Parasite drag is easy to visualize: Think of the force you feel on your hand when you stick it out the car window at highway speed. The same force acts on the airplane as it flies. The structure of the airplane is sleek and aerodynamic, but it still creates a lot of wind resistance.

We call this component of parasite drag “flat-plate drag.” To arrive at an airplane’s flat-plate drag ratio, airplane designers look at all the surface area on an airplane and make some allowances for the drag-reducing qualities of its design. By arriving at a flat-plate drag ratio, designers are saying that the surface area of an airplane is equal to the drag of an imaginary flat plate of a certain size.

For example, a small, two-seat Cessna 152 has a flat-plate area of slightly over 6 square feet.

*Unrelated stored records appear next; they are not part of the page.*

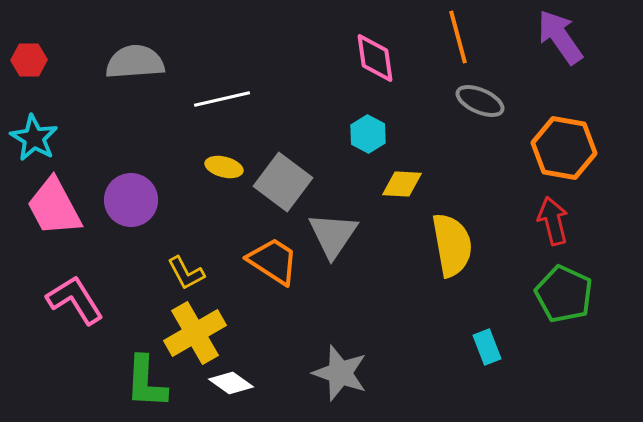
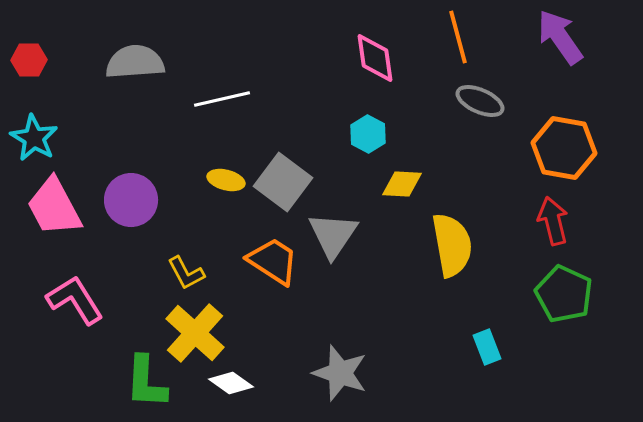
yellow ellipse: moved 2 px right, 13 px down
yellow cross: rotated 18 degrees counterclockwise
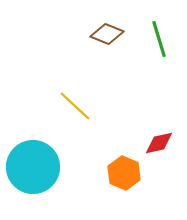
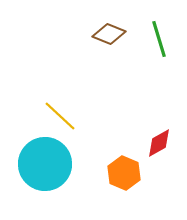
brown diamond: moved 2 px right
yellow line: moved 15 px left, 10 px down
red diamond: rotated 16 degrees counterclockwise
cyan circle: moved 12 px right, 3 px up
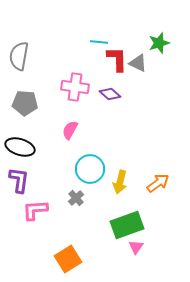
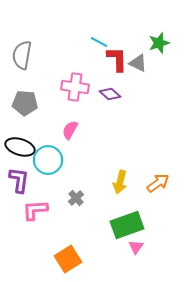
cyan line: rotated 24 degrees clockwise
gray semicircle: moved 3 px right, 1 px up
cyan circle: moved 42 px left, 9 px up
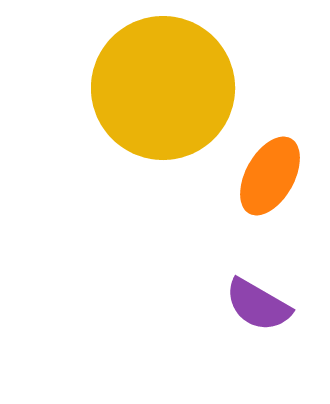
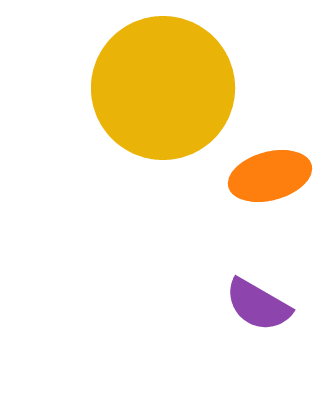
orange ellipse: rotated 46 degrees clockwise
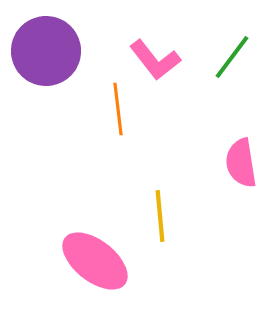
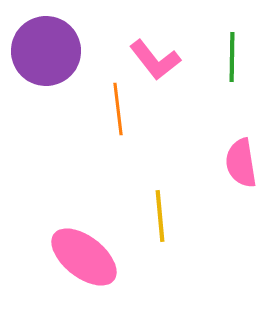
green line: rotated 36 degrees counterclockwise
pink ellipse: moved 11 px left, 4 px up
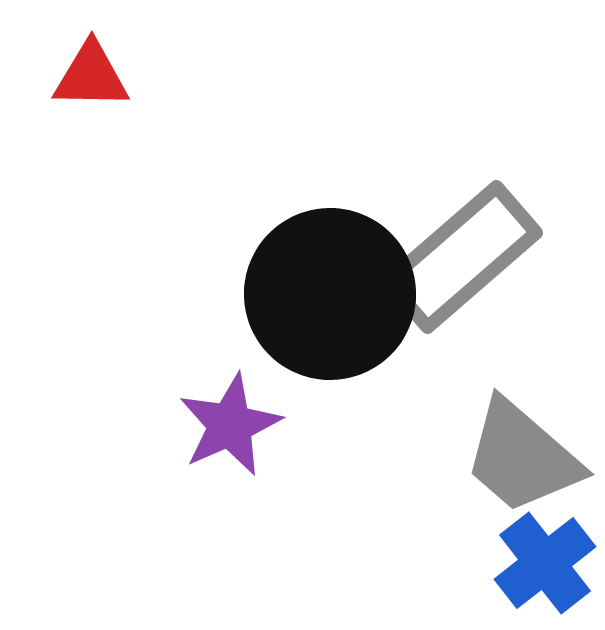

That’s pretty small considering how much total surface area the airplane has. But by comparison to other planes, the Cessna 152 is a “dirty,” or drag-intensive, airplane. The Beechcraft Bonanza sports a flat-plate area of only 3.5 square feet, and the sleekest of all mass-produced general aviation airplanes, the Mooneys, have a flat-plate area of around 2.8 square feet.

 On Course

Some flight instructors dust part of the airplane’s skin with talcum powder to demonstrate the fact that the jagged surface of the airplane’s skin holds air still at a microscopic level. Because talc is so light, is should blow off the airplane at high speed. But because the powder is so fine that it settles into the micro­scopic nooks in the wing, it is sheltered from the main flow of air, just as air molecules are. At the end of the flight no matter how fast the plane moved, the talc will still be where it was before the flight.

ч—————– • ————–

Another component of parasite drag is the wind resistance caused by skin friction. If you examine the skin of an airplane at a microscopic level, you’ll see a jagged surface with lots of nooks and cavities that are too small for us to feel, but more than large enough for air molecules to hide in. Like small eddies along a riverbank that hold water stationary while the stream nearby flows rapidly, the jagged irregularities on a plane’s surface hold a thin layer of air perfectly still, even though the airplane might be moving at a very high speed. As you move a little farther from the plane, but still at a microscopic distance, the air moves a little faster, and at a few millimeters from the skin, the wind is moving at full speed. The viscosity of the air, or its resistance to flowing smoothly, is to blame. That viscosity adds to parasite drag.